WRITTEN TASKS:
• 1. Repeat the part of the GBM modeling text from "The optimal hyperparameters" to "(denoted as ‘interaction.depth’)—7.".
• 2. Answer these questions using the GBM modeling text:
(a) What learning rate was found optimal for the frequency model?
(b) Which performance metric was used to measure prediction accuracy on the test data?
(c) How many trees are listed for the severity model?

ARTICLE:
■ ■ ■ ■
The optimal hyperparameters obtained as part of hyperparameter tuning for the frequency model (‘ClaimNb’ as the response variable) are as follows:

Number of trees (denoted as ‘n.trees’)— 515.
Learning rate (denoted as ‘shrinkage’)—0.01.
Depth of the trees (denoted as ‘interaction.depth’)—7.
Minimum number of observations in terminal nodes of trees (n.minobsinnode)—5.

Using these tuned hyperparameters, three GBM frequency models were created on the training dataset with ‘ClaimNb’ as the response variable. The first model was created using all risk features (‘VehPower’, ‘VehAge’, ‘DrivAge’,’ BonusMalus’, ‘VehBrand’, ‘VehGas’, ‘Region’, ‘Density’). The second model was created using all features except ‘Area’, and the third model was created using all features except ‘Density’. Poisson distribution is used to build the models since it counts data Quijano Xacur and Garrido (2013).

After the creation of the models mentioned above, they are validated on the test dataset to evaluate how well these models perform on the unseen data. MAE is a performance metric that is used to measure how accurate predictions are. After analysing the results, it is found that the model with all the risk features has the lowest MAE, indicating that it performs slightly better than the other two models in predicting insurance claim counts on the test data. As a result, the model that included all the risk factors was chosen as the optimal frequency model.

4.4.3. Severity Modelling of GBM

The severity model’s ideal hyperparameters (with ‘ClaimAmount’ as the response variable) are as follows:

Number of trees (denoted as ‘n.trees’)—278.
■ ■ ■ ■
Portions of a question dataset
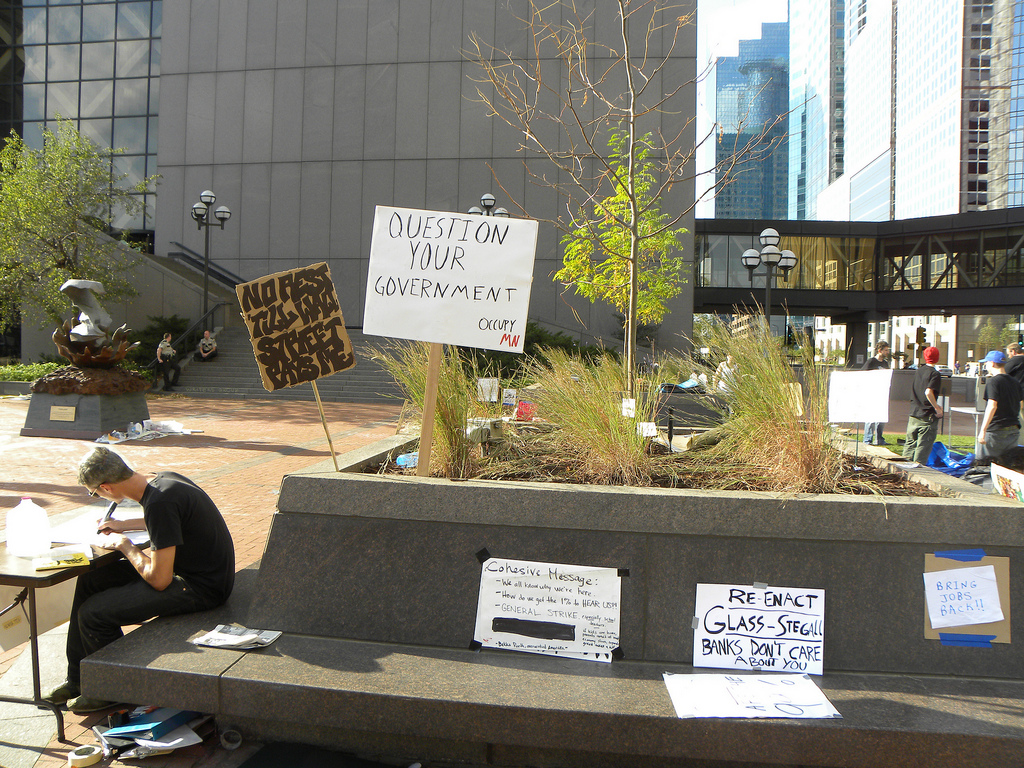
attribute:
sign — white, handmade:
[342, 193, 556, 359]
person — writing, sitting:
[39, 437, 240, 718]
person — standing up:
[974, 344, 1018, 455]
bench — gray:
[78, 494, 1019, 767]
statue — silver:
[38, 271, 126, 364]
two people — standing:
[898, 330, 1016, 487]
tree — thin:
[452, 8, 824, 402]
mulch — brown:
[371, 436, 937, 491]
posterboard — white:
[355, 199, 528, 471]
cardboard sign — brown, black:
[218, 254, 353, 432]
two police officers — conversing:
[152, 326, 226, 395]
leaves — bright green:
[554, 236, 606, 291]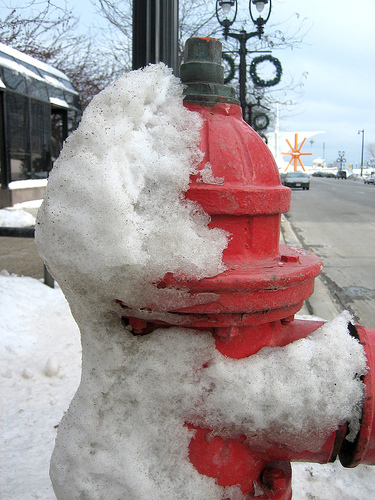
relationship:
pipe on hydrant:
[284, 314, 369, 445] [99, 86, 288, 463]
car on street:
[293, 169, 323, 193] [284, 199, 374, 291]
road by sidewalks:
[312, 196, 369, 281] [9, 170, 63, 229]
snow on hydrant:
[86, 340, 193, 459] [121, 73, 305, 455]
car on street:
[286, 169, 312, 193] [270, 214, 372, 305]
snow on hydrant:
[59, 135, 168, 276] [48, 108, 374, 496]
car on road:
[286, 169, 312, 193] [312, 196, 369, 281]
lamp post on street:
[348, 128, 373, 165] [305, 184, 369, 283]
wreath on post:
[246, 51, 292, 108] [228, 26, 260, 107]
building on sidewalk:
[3, 65, 131, 193] [0, 188, 55, 293]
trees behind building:
[19, 8, 173, 112] [3, 59, 71, 213]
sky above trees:
[223, 12, 368, 98] [9, 8, 119, 74]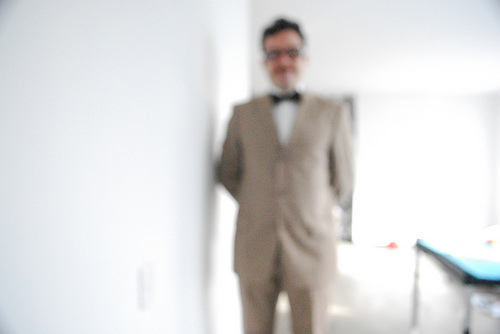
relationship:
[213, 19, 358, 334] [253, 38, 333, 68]
man wearing glasses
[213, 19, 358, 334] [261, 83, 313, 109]
man wearing bow tie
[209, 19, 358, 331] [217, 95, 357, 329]
man wearing suit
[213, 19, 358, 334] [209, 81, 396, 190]
man wearing shirt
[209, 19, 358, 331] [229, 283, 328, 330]
man wearing pants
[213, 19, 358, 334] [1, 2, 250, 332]
man standing by wall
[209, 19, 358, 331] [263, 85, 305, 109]
man wearing bow tie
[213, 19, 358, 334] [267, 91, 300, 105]
man wearing bowtie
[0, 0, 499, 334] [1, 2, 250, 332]
section of wall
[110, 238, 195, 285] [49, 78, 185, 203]
section of wall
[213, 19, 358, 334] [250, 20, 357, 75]
man has glasses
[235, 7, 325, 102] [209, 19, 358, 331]
head belonging to man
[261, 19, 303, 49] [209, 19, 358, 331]
hair belonging to man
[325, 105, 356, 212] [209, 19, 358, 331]
arm belonging to man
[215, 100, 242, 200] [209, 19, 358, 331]
arm belonging to man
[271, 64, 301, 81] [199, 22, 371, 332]
mouth belonging to man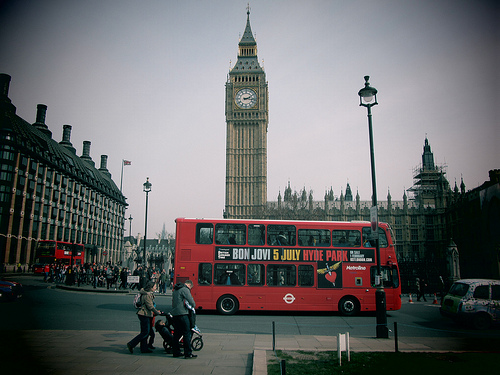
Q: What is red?
A: Bus.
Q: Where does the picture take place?
A: London.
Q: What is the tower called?
A: Big Ben.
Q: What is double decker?
A: A bus.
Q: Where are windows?
A: On a bus.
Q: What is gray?
A: Sky.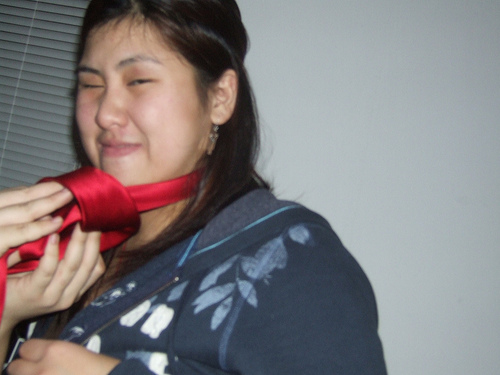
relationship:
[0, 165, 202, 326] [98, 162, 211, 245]
necktie around neck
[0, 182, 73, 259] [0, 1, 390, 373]
hand tying on an asian woman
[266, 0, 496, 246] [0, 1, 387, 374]
wall behind asian woman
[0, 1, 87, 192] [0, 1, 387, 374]
blind behind asian woman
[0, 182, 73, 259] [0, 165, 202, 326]
hand holding necktie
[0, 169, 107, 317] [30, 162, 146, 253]
person tying tie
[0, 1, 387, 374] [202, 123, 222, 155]
asian woman wearing ear ring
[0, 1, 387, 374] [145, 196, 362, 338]
asian woman wearing jacket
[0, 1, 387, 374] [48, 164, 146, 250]
asian woman wearing tie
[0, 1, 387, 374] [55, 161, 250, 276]
asian woman wearing tie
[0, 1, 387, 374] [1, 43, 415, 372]
asian woman wearing jacket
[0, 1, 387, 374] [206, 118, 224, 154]
asian woman wearing ear ring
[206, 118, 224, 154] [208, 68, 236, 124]
ear ring hanging from ear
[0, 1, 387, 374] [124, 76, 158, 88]
asian woman has eyes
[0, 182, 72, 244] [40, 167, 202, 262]
hand looping necktie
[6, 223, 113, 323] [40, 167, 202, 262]
hand looping necktie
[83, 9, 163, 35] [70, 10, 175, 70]
bangs on forehead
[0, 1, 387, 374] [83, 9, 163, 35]
asian woman has bangs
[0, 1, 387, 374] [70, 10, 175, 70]
asian woman has forehead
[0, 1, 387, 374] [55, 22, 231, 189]
asian woman has face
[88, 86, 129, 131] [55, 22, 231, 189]
nose on face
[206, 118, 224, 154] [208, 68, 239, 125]
ear ring in ear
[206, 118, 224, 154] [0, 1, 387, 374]
ear ring on asian woman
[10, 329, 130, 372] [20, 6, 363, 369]
hand on woman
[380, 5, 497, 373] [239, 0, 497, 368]
wall next to woman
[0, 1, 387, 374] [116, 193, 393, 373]
asian woman wearing jacket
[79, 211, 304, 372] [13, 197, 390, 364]
illustration on jacket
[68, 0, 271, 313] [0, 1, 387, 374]
hair on asian woman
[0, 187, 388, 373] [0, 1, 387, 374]
blue jacket on asian woman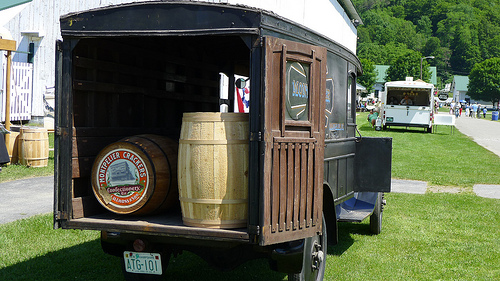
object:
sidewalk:
[449, 109, 500, 158]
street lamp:
[420, 55, 436, 82]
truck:
[374, 76, 434, 133]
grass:
[390, 131, 499, 186]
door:
[70, 34, 266, 230]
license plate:
[121, 251, 162, 275]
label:
[95, 149, 146, 208]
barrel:
[15, 128, 50, 169]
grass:
[0, 161, 51, 182]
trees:
[383, 52, 433, 83]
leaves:
[403, 63, 410, 66]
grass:
[331, 192, 499, 281]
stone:
[406, 178, 429, 195]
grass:
[0, 229, 98, 279]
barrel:
[176, 110, 252, 228]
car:
[51, 0, 392, 281]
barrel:
[90, 134, 177, 218]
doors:
[257, 37, 325, 248]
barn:
[0, 0, 363, 137]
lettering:
[115, 152, 121, 158]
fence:
[1, 59, 33, 123]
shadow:
[1, 236, 295, 281]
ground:
[0, 216, 96, 281]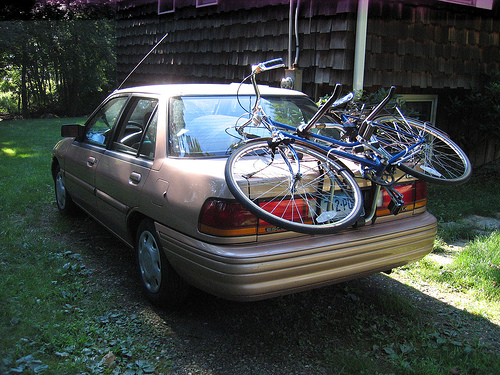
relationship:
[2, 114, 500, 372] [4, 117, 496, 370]
ground has a shady area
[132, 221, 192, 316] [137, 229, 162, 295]
tire has a silver rim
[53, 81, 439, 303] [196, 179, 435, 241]
car has red taillights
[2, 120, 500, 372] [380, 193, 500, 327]
grass has a sun lit patch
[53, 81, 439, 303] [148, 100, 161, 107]
car has a rear view mirror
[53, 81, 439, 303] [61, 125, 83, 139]
car has a side mirror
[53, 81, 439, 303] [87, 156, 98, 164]
car has a tan door handle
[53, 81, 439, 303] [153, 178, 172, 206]
car has a gas tank door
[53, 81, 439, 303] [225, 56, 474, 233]
car has on it a blue bike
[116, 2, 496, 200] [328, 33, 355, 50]
building has brown wood siding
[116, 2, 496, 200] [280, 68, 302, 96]
building has a utility meter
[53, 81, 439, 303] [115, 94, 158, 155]
car has an open window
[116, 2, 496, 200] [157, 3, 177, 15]
building has a window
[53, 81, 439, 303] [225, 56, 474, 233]
car hauling a blue bike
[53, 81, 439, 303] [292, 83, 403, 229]
car has a bike rack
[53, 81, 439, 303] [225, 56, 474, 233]
car carrying a blue bike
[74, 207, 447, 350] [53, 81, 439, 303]
gravel under car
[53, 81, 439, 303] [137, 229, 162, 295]
car has a silver rim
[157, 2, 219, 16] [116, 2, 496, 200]
windows on side of building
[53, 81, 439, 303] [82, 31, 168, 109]
car has an antenna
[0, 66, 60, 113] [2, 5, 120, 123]
meadow located past trees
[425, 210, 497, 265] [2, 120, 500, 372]
sidewalk has growing grass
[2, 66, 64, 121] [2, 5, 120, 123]
sunlight shining through trees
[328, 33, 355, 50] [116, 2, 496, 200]
brown wood siding on building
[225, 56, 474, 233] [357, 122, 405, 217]
bike has two foot pedals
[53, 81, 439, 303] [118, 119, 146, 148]
car has a steering wheel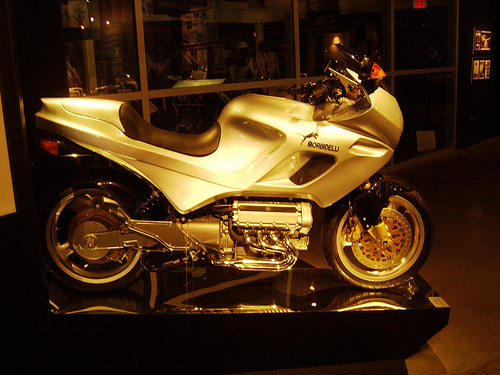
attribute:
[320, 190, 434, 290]
tire — grey, silver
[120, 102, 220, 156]
seat — black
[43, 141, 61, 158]
light — red, reflecting, orange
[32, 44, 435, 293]
motorcycle — display, golden, parked, chrome, leather, silver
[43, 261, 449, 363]
platform — black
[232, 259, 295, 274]
pipe — exposed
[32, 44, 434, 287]
bike — silver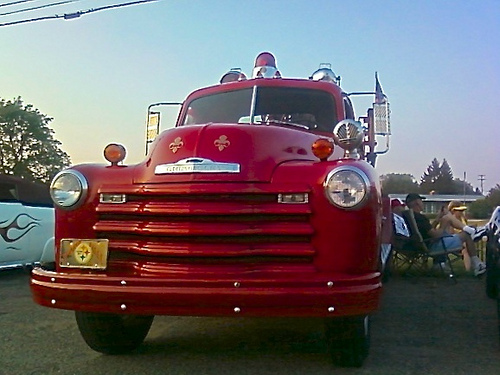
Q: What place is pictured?
A: It is a pavement.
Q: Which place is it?
A: It is a pavement.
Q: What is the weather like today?
A: It is clear.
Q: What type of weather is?
A: It is clear.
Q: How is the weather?
A: It is clear.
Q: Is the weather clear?
A: Yes, it is clear.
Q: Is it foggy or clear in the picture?
A: It is clear.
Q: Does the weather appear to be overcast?
A: No, it is clear.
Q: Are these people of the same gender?
A: No, they are both male and female.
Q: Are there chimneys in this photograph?
A: No, there are no chimneys.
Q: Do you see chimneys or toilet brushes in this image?
A: No, there are no chimneys or toilet brushes.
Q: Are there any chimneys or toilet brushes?
A: No, there are no chimneys or toilet brushes.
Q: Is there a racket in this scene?
A: No, there are no rackets.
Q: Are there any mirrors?
A: Yes, there is a mirror.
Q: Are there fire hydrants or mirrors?
A: Yes, there is a mirror.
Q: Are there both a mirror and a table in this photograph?
A: No, there is a mirror but no tables.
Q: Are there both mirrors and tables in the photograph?
A: No, there is a mirror but no tables.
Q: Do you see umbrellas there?
A: No, there are no umbrellas.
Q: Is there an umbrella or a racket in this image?
A: No, there are no umbrellas or rackets.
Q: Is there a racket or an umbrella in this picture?
A: No, there are no umbrellas or rackets.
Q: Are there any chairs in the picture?
A: Yes, there is a chair.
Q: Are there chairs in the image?
A: Yes, there is a chair.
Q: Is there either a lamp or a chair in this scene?
A: Yes, there is a chair.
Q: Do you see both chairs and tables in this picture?
A: No, there is a chair but no tables.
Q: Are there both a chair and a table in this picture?
A: No, there is a chair but no tables.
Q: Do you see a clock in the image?
A: No, there are no clocks.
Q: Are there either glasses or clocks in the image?
A: No, there are no clocks or glasses.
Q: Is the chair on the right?
A: Yes, the chair is on the right of the image.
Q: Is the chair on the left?
A: No, the chair is on the right of the image.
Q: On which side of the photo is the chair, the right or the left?
A: The chair is on the right of the image.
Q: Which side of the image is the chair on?
A: The chair is on the right of the image.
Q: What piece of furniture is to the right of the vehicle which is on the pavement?
A: The piece of furniture is a chair.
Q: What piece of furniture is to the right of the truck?
A: The piece of furniture is a chair.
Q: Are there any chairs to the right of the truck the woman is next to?
A: Yes, there is a chair to the right of the truck.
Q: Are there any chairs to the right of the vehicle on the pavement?
A: Yes, there is a chair to the right of the truck.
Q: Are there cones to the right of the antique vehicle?
A: No, there is a chair to the right of the truck.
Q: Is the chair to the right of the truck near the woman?
A: Yes, the chair is to the right of the truck.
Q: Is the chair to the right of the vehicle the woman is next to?
A: Yes, the chair is to the right of the truck.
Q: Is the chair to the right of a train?
A: No, the chair is to the right of the truck.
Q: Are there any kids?
A: No, there are no kids.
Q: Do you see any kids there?
A: No, there are no kids.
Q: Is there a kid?
A: No, there are no children.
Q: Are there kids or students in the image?
A: No, there are no kids or students.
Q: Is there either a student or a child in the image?
A: No, there are no children or students.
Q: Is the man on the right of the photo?
A: Yes, the man is on the right of the image.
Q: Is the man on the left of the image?
A: No, the man is on the right of the image.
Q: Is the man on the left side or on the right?
A: The man is on the right of the image.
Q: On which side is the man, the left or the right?
A: The man is on the right of the image.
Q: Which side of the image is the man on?
A: The man is on the right of the image.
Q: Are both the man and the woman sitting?
A: Yes, both the man and the woman are sitting.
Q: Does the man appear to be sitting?
A: Yes, the man is sitting.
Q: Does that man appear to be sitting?
A: Yes, the man is sitting.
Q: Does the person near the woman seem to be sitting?
A: Yes, the man is sitting.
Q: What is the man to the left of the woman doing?
A: The man is sitting.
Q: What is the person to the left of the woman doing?
A: The man is sitting.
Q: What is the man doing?
A: The man is sitting.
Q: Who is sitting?
A: The man is sitting.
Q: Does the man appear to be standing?
A: No, the man is sitting.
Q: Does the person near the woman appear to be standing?
A: No, the man is sitting.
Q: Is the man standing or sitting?
A: The man is sitting.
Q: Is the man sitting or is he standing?
A: The man is sitting.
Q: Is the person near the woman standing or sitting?
A: The man is sitting.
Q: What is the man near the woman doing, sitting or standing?
A: The man is sitting.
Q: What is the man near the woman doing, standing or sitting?
A: The man is sitting.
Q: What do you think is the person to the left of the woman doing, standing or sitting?
A: The man is sitting.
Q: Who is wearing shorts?
A: The man is wearing shorts.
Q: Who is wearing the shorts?
A: The man is wearing shorts.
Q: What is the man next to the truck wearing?
A: The man is wearing shorts.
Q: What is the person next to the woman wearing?
A: The man is wearing shorts.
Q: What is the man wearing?
A: The man is wearing shorts.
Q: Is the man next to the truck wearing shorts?
A: Yes, the man is wearing shorts.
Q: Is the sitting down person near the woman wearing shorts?
A: Yes, the man is wearing shorts.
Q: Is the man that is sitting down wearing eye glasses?
A: No, the man is wearing shorts.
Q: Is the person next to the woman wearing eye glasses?
A: No, the man is wearing shorts.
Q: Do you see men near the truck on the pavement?
A: Yes, there is a man near the truck.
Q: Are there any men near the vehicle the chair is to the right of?
A: Yes, there is a man near the truck.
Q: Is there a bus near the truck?
A: No, there is a man near the truck.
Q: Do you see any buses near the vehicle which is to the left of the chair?
A: No, there is a man near the truck.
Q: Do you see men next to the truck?
A: Yes, there is a man next to the truck.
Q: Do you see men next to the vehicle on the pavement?
A: Yes, there is a man next to the truck.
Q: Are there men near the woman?
A: Yes, there is a man near the woman.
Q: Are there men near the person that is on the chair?
A: Yes, there is a man near the woman.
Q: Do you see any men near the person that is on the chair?
A: Yes, there is a man near the woman.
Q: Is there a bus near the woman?
A: No, there is a man near the woman.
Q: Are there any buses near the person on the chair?
A: No, there is a man near the woman.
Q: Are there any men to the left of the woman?
A: Yes, there is a man to the left of the woman.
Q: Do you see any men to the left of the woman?
A: Yes, there is a man to the left of the woman.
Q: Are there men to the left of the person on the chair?
A: Yes, there is a man to the left of the woman.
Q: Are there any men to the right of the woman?
A: No, the man is to the left of the woman.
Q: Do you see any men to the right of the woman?
A: No, the man is to the left of the woman.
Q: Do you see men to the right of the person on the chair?
A: No, the man is to the left of the woman.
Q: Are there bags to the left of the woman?
A: No, there is a man to the left of the woman.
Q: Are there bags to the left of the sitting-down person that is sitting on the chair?
A: No, there is a man to the left of the woman.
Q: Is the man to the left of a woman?
A: Yes, the man is to the left of a woman.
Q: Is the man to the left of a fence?
A: No, the man is to the left of a woman.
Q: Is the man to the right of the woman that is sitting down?
A: No, the man is to the left of the woman.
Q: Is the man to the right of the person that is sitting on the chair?
A: No, the man is to the left of the woman.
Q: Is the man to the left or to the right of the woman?
A: The man is to the left of the woman.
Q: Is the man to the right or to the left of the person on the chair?
A: The man is to the left of the woman.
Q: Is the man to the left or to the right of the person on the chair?
A: The man is to the left of the woman.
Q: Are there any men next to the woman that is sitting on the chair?
A: Yes, there is a man next to the woman.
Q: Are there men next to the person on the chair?
A: Yes, there is a man next to the woman.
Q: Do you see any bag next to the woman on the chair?
A: No, there is a man next to the woman.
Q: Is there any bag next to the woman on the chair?
A: No, there is a man next to the woman.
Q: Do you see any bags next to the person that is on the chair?
A: No, there is a man next to the woman.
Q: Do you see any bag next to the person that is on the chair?
A: No, there is a man next to the woman.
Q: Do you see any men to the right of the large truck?
A: Yes, there is a man to the right of the truck.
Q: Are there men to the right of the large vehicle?
A: Yes, there is a man to the right of the truck.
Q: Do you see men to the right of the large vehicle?
A: Yes, there is a man to the right of the truck.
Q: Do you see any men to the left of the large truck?
A: No, the man is to the right of the truck.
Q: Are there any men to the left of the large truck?
A: No, the man is to the right of the truck.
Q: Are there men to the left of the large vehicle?
A: No, the man is to the right of the truck.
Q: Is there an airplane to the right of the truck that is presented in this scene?
A: No, there is a man to the right of the truck.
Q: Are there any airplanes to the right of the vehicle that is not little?
A: No, there is a man to the right of the truck.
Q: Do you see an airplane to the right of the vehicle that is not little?
A: No, there is a man to the right of the truck.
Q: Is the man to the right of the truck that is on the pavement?
A: Yes, the man is to the right of the truck.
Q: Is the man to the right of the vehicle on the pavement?
A: Yes, the man is to the right of the truck.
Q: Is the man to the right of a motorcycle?
A: No, the man is to the right of the truck.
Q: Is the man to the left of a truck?
A: No, the man is to the right of a truck.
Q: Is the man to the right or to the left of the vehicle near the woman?
A: The man is to the right of the truck.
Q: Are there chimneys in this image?
A: No, there are no chimneys.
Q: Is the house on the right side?
A: Yes, the house is on the right of the image.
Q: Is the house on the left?
A: No, the house is on the right of the image.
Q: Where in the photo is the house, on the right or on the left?
A: The house is on the right of the image.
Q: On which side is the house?
A: The house is on the right of the image.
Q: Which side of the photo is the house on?
A: The house is on the right of the image.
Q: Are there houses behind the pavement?
A: Yes, there is a house behind the pavement.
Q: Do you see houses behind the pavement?
A: Yes, there is a house behind the pavement.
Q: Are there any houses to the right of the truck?
A: Yes, there is a house to the right of the truck.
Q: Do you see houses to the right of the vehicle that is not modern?
A: Yes, there is a house to the right of the truck.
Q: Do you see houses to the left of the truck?
A: No, the house is to the right of the truck.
■ ■ ■ ■
ANSWERS IN ORDER:
• 1.
The optimal hyperparameters obtained as part of hyperparameter tuning for the frequency model (‘ClaimNb’ as the response variable) are as follows:

Number of trees (denoted as ‘n.trees’)— 515.
Learning rate (denoted as ‘shrinkage’)—0.01.
Depth of the trees (denoted as ‘interaction.depth’)—7.

• 2.
(a) 0.01
(b) MAE
(c) 278